**WORK TASK:**
Please, without any pictures, set down exactly the part of the listing below that opens with the line containing "pinky dip: (188, 259)" and closes with the line containing "thumb tip: (81, 55)".

**RECORDS PROVIDED:**
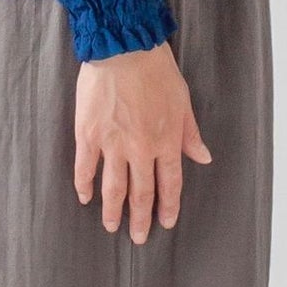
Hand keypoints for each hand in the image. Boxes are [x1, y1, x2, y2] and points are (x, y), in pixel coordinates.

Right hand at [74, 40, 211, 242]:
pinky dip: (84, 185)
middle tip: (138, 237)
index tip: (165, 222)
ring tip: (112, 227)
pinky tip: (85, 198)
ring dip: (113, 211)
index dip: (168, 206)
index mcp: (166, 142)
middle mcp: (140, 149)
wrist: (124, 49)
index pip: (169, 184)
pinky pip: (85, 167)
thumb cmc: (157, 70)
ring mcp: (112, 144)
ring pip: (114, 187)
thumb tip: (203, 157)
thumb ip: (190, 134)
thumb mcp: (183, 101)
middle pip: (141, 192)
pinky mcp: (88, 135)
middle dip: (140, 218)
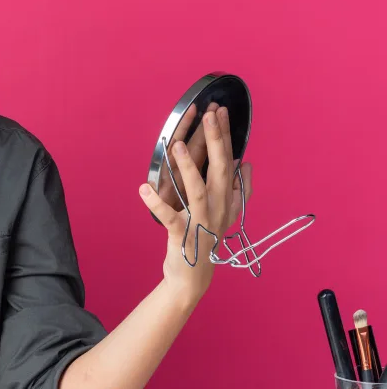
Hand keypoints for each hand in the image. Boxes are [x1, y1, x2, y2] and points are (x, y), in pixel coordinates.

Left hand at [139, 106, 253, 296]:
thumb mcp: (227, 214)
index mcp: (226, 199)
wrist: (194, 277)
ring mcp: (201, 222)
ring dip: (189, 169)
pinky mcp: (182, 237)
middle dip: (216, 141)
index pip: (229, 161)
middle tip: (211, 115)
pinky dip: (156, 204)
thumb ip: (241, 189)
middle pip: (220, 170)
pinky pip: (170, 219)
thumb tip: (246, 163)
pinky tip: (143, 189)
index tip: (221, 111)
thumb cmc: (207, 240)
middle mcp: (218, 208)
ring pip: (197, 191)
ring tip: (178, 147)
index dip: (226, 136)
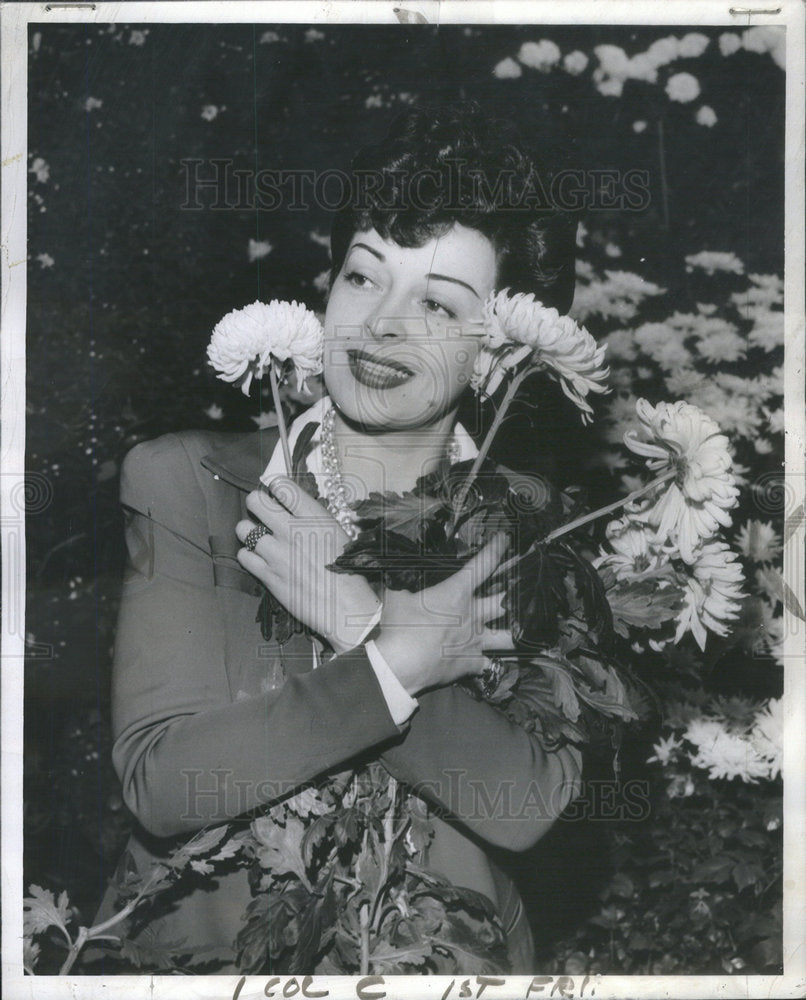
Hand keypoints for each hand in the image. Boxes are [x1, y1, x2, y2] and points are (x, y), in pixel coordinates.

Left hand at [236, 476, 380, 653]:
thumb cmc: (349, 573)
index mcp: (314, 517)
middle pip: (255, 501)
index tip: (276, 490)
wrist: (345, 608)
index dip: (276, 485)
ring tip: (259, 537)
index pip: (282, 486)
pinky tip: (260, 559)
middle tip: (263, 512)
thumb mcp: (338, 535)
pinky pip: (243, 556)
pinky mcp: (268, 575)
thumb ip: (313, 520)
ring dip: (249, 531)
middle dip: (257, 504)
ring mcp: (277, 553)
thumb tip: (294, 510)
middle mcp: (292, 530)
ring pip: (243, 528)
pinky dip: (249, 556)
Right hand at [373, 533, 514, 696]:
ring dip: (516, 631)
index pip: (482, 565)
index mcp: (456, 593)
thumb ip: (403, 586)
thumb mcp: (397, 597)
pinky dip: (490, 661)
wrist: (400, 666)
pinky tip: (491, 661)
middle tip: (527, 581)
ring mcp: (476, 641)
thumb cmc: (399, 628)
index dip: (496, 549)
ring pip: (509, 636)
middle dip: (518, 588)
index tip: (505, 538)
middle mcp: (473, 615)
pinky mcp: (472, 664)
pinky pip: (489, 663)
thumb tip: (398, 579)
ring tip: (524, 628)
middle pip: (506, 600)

==

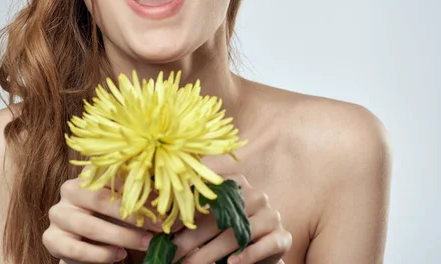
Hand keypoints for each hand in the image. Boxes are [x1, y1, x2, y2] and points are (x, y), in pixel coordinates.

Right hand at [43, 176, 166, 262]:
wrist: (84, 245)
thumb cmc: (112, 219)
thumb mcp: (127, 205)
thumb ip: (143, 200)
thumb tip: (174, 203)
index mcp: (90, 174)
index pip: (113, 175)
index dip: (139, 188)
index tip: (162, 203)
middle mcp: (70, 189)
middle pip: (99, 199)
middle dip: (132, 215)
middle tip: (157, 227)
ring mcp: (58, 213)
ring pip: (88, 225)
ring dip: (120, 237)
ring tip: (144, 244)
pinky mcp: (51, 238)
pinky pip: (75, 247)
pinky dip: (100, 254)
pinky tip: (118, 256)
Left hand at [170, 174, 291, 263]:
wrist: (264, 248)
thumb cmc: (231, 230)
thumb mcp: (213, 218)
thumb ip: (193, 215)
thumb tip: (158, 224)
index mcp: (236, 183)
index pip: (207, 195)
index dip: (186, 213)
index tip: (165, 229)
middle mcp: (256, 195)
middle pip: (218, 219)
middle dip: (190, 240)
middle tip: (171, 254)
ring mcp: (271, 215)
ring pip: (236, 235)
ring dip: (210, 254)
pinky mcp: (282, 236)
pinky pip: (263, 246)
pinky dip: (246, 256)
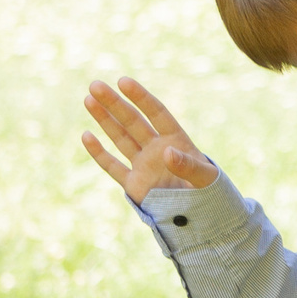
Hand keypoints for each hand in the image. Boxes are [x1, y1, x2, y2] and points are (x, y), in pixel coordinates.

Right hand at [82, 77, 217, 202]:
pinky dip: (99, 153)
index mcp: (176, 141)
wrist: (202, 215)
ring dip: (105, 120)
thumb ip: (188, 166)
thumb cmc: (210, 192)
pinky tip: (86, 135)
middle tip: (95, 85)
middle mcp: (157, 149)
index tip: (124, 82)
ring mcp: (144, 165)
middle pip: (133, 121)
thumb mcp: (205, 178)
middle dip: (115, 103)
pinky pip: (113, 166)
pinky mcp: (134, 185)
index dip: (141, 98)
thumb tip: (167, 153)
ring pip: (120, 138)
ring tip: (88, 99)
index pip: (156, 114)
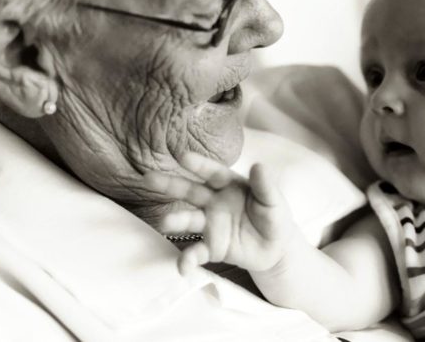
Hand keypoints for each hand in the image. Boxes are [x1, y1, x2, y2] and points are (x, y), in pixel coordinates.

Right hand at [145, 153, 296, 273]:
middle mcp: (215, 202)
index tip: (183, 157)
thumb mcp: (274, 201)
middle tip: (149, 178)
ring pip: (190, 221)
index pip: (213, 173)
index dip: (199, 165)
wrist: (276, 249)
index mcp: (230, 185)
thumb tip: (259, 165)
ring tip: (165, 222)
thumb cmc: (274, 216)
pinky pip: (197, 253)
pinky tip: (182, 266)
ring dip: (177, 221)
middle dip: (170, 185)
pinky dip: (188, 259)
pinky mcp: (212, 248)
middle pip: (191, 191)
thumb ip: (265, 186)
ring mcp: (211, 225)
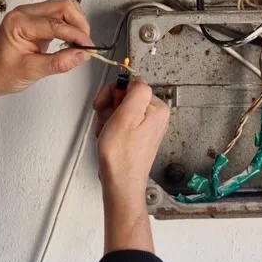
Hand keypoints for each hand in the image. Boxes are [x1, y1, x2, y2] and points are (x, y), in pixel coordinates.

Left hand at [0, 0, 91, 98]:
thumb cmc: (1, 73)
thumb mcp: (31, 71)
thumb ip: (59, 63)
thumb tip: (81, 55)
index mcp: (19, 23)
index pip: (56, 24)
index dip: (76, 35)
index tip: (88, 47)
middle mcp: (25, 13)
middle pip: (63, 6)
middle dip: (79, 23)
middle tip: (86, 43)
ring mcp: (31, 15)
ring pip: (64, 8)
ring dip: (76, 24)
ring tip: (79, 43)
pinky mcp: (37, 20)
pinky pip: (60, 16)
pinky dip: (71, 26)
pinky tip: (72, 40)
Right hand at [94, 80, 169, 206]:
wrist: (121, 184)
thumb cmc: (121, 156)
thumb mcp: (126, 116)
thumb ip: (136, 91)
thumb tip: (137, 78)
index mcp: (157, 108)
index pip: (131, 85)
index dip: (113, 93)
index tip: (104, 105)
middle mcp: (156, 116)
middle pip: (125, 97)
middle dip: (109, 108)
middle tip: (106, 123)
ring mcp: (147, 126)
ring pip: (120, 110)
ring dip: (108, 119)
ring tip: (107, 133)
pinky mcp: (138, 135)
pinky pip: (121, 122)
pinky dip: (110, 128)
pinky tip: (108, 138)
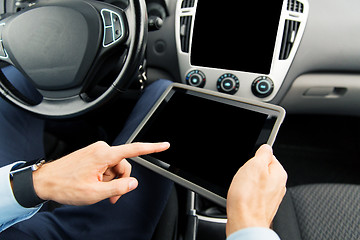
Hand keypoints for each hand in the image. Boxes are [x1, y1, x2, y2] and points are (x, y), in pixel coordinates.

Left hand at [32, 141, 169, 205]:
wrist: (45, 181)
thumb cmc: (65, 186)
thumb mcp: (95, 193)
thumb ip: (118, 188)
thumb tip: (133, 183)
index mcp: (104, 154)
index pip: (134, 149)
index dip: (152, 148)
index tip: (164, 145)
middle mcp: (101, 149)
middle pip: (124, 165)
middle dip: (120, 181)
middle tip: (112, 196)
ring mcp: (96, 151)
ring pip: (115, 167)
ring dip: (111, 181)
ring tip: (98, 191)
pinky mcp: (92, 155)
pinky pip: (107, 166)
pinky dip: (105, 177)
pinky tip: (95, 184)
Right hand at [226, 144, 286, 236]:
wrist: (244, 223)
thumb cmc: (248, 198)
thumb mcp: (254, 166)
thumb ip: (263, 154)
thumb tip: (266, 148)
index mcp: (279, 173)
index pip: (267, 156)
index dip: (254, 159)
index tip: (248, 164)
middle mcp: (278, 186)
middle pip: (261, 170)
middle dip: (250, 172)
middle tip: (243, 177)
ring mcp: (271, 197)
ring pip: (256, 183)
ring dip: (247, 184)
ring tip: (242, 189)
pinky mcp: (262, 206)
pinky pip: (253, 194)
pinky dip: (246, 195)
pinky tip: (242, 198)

==

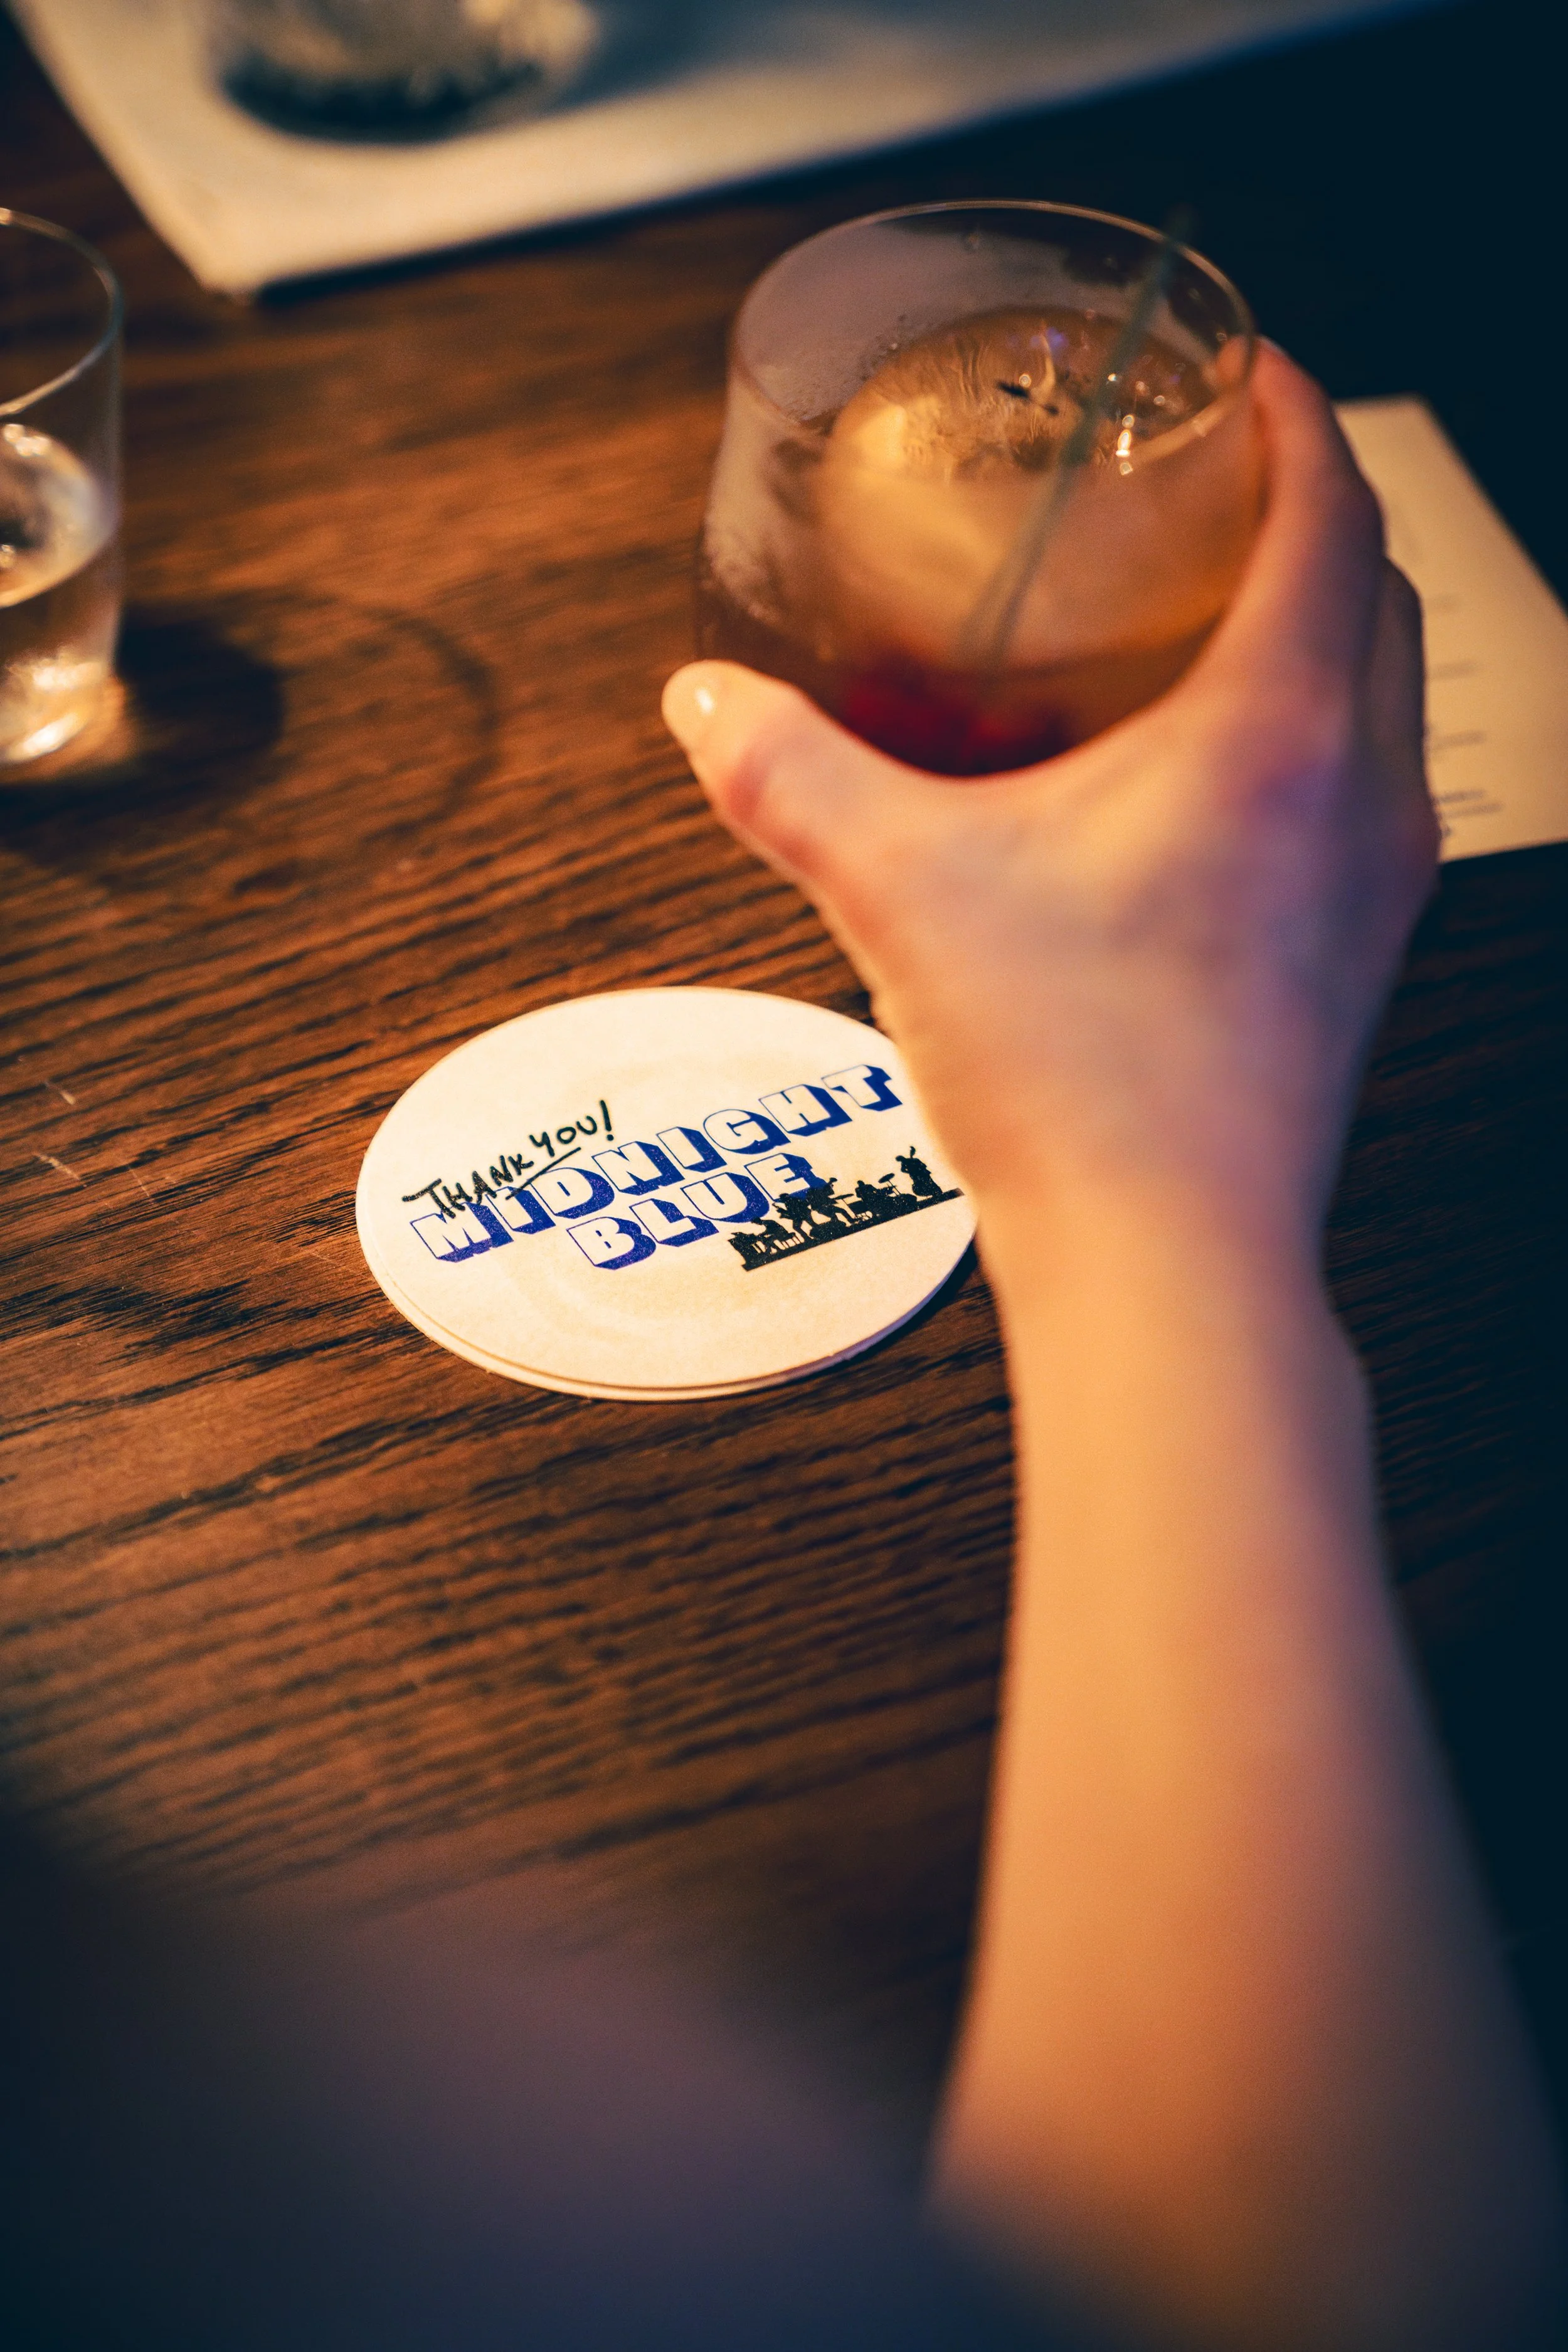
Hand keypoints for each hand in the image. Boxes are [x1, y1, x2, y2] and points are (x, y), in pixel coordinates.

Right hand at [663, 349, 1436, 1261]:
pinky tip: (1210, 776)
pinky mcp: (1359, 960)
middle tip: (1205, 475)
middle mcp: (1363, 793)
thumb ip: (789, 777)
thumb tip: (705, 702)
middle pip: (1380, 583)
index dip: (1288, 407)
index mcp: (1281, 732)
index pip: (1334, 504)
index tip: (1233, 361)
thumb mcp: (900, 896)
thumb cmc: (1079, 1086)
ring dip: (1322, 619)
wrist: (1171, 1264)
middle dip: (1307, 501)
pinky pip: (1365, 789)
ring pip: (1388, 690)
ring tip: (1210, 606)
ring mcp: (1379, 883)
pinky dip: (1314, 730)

**SOLUTION BELOW:**
pinky dip: (188, 259)
pinky mcp: (212, 248)
middle pip: (191, 191)
thumb ip: (265, 186)
ring mcp: (211, 225)
Hand keypoints for each hand in the image. Boxes are [x1, y1, x2, y2] and points are (x, y), in pixel coordinates.

Left hand at [0, 0, 91, 98]:
thumb cmc: (1, 73)
thumb mcp: (31, 71)
thumb ip: (59, 63)
thumb tip: (81, 55)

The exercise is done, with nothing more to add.